◆ Assignment
Your task is to retype every entry exactly, omitting nothing.

━━━ Records supplied ━━━

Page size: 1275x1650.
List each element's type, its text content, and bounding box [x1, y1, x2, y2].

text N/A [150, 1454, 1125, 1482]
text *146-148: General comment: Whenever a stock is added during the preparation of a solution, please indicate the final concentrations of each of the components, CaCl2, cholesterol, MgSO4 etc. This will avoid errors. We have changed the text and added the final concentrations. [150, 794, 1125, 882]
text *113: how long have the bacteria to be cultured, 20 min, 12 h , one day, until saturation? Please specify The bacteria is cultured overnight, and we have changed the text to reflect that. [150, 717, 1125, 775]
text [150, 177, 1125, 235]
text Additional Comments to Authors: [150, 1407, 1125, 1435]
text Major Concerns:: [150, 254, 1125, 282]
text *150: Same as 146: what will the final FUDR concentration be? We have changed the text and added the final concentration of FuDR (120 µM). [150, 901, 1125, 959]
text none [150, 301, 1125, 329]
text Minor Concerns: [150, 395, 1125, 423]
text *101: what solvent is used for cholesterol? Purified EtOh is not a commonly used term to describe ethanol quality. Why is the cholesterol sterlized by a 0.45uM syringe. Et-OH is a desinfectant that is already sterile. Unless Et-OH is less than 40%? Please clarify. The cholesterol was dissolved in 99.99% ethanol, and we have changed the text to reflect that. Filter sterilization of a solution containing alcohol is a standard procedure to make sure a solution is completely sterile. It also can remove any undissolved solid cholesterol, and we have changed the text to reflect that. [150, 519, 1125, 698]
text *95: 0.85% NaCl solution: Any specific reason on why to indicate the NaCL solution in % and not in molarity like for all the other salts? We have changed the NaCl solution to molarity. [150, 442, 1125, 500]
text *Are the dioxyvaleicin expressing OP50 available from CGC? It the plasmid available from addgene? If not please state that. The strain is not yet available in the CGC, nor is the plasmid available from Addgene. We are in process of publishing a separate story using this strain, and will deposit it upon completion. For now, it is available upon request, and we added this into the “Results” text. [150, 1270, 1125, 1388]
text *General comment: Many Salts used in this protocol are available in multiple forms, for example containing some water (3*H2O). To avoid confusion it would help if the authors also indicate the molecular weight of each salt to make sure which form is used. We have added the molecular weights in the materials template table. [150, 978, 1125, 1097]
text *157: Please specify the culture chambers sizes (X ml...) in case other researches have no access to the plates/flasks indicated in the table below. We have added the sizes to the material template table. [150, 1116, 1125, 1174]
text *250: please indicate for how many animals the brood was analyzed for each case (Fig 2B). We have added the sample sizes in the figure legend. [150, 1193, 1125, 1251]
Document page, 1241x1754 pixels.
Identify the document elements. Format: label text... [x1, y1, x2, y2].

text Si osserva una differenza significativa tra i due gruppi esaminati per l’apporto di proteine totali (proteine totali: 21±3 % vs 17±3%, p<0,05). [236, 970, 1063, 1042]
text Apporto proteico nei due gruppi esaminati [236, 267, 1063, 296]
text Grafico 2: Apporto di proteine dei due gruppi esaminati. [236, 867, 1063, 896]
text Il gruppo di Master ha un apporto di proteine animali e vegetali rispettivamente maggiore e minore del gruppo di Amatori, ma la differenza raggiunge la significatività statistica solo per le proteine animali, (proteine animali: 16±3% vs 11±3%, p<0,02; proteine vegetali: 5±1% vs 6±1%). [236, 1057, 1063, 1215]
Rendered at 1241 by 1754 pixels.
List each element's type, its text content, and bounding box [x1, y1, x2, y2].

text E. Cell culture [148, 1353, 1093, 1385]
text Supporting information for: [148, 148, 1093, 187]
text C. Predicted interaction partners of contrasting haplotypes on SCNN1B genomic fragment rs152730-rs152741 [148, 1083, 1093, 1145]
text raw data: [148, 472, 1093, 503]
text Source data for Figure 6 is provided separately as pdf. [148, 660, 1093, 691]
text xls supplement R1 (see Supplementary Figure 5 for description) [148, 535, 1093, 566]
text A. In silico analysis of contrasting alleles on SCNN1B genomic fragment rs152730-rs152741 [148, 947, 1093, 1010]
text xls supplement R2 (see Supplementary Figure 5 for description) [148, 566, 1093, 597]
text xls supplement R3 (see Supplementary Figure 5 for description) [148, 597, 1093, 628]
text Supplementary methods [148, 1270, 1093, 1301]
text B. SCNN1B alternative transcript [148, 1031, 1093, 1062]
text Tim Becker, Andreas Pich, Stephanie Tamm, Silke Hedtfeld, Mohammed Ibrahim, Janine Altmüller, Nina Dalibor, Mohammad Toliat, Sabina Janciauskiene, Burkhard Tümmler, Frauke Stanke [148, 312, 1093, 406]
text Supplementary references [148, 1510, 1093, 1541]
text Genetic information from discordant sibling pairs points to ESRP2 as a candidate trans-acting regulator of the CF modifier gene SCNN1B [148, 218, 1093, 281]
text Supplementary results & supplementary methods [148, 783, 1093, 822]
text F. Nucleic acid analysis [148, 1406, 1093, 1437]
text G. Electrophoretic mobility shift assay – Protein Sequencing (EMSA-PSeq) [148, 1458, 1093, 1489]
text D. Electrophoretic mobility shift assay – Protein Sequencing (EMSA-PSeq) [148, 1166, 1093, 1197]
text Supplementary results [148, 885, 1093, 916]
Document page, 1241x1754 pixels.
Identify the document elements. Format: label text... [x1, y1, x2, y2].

━━━

◆ Written answer
Page size: 1275x1650.
List each element's type, its text content, and bounding box [x1, y1, x2, y2].

text N/A [150, 1454, 1125, 1482]
text *146-148: General comment: Whenever a stock is added during the preparation of a solution, please indicate the final concentrations of each of the components, CaCl2, cholesterol, MgSO4 etc. This will avoid errors. We have changed the text and added the final concentrations. [150, 794, 1125, 882]
text *113: how long have the bacteria to be cultured, 20 min, 12 h , one day, until saturation? Please specify The bacteria is cultured overnight, and we have changed the text to reflect that. [150, 717, 1125, 775]
text [150, 177, 1125, 235]
text Additional Comments to Authors: [150, 1407, 1125, 1435]
text Major Concerns:: [150, 254, 1125, 282]
text *150: Same as 146: what will the final FUDR concentration be? We have changed the text and added the final concentration of FuDR (120 µM). [150, 901, 1125, 959]
text none [150, 301, 1125, 329]
text Minor Concerns: [150, 395, 1125, 423]
text *101: what solvent is used for cholesterol? Purified EtOh is not a commonly used term to describe ethanol quality. Why is the cholesterol sterlized by a 0.45uM syringe. Et-OH is a desinfectant that is already sterile. Unless Et-OH is less than 40%? Please clarify. The cholesterol was dissolved in 99.99% ethanol, and we have changed the text to reflect that. Filter sterilization of a solution containing alcohol is a standard procedure to make sure a solution is completely sterile. It also can remove any undissolved solid cholesterol, and we have changed the text to reflect that. [150, 519, 1125, 698]
text *95: 0.85% NaCl solution: Any specific reason on why to indicate the NaCL solution in % and not in molarity like for all the other salts? We have changed the NaCl solution to molarity. [150, 442, 1125, 500]
text *Are the dioxyvaleicin expressing OP50 available from CGC? It the plasmid available from addgene? If not please state that. The strain is not yet available in the CGC, nor is the plasmid available from Addgene. We are in process of publishing a separate story using this strain, and will deposit it upon completion. For now, it is available upon request, and we added this into the “Results” text. [150, 1270, 1125, 1388]
text *General comment: Many Salts used in this protocol are available in multiple forms, for example containing some water (3*H2O). To avoid confusion it would help if the authors also indicate the molecular weight of each salt to make sure which form is used. We have added the molecular weights in the materials template table. [150, 978, 1125, 1097]
text *157: Please specify the culture chambers sizes (X ml...) in case other researches have no access to the plates/flasks indicated in the table below. We have added the sizes to the material template table. [150, 1116, 1125, 1174]
text *250: please indicate for how many animals the brood was analyzed for each case (Fig 2B). We have added the sample sizes in the figure legend. [150, 1193, 1125, 1251]
Document page, 1241x1754 pixels.
Identify the document elements. Format: label text... [x1, y1, x2, y2].

text Si osserva una differenza significativa tra i due gruppi esaminati per l’apporto di proteine totali (proteine totali: 21±3 % vs 17±3%, p<0,05). [236, 970, 1063, 1042]
text Apporto proteico nei due gruppi esaminati [236, 267, 1063, 296]
text Grafico 2: Apporto di proteine dei due gruppi esaminati. [236, 867, 1063, 896]
text Il gruppo di Master ha un apporto di proteine animali e vegetali rispettivamente maggiore e minore del gruppo di Amatori, ma la differenza raggiunge la significatività statistica solo per le proteine animali, (proteine animali: 16±3% vs 11±3%, p<0,02; proteine vegetali: 5±1% vs 6±1%). [236, 1057, 1063, 1215]
Rendered at 1241 by 1754 pixels.
List each element's type, its text content, and bounding box [x1, y1, x2, y2].

text E. Cell culture [148, 1353, 1093, 1385]
text Supporting information for: [148, 148, 1093, 187]
text C. Predicted interaction partners of contrasting haplotypes on SCNN1B genomic fragment rs152730-rs152741 [148, 1083, 1093, 1145]
text raw data: [148, 472, 1093, 503]
text Source data for Figure 6 is provided separately as pdf. [148, 660, 1093, 691]
text xls supplement R1 (see Supplementary Figure 5 for description) [148, 535, 1093, 566]
text A. In silico analysis of contrasting alleles on SCNN1B genomic fragment rs152730-rs152741 [148, 947, 1093, 1010]
text xls supplement R2 (see Supplementary Figure 5 for description) [148, 566, 1093, 597]
text xls supplement R3 (see Supplementary Figure 5 for description) [148, 597, 1093, 628]
text Supplementary methods [148, 1270, 1093, 1301]
text B. SCNN1B alternative transcript [148, 1031, 1093, 1062]
text Tim Becker, Andreas Pich, Stephanie Tamm, Silke Hedtfeld, Mohammed Ibrahim, Janine Altmüller, Nina Dalibor, Mohammad Toliat, Sabina Janciauskiene, Burkhard Tümmler, Frauke Stanke [148, 312, 1093, 406]
text Supplementary references [148, 1510, 1093, 1541]
text Genetic information from discordant sibling pairs points to ESRP2 as a candidate trans-acting regulator of the CF modifier gene SCNN1B [148, 218, 1093, 281]
text Supplementary results & supplementary methods [148, 783, 1093, 822]
text F. Nucleic acid analysis [148, 1406, 1093, 1437]
text G. Electrophoretic mobility shift assay – Protein Sequencing (EMSA-PSeq) [148, 1458, 1093, 1489]
text D. Electrophoretic mobility shift assay – Protein Sequencing (EMSA-PSeq) [148, 1166, 1093, 1197]
text Supplementary results [148, 885, 1093, 916]
Document page, 1241x1754 pixels.
Identify the document elements. Format: label text... [x1, y1, x2, y2].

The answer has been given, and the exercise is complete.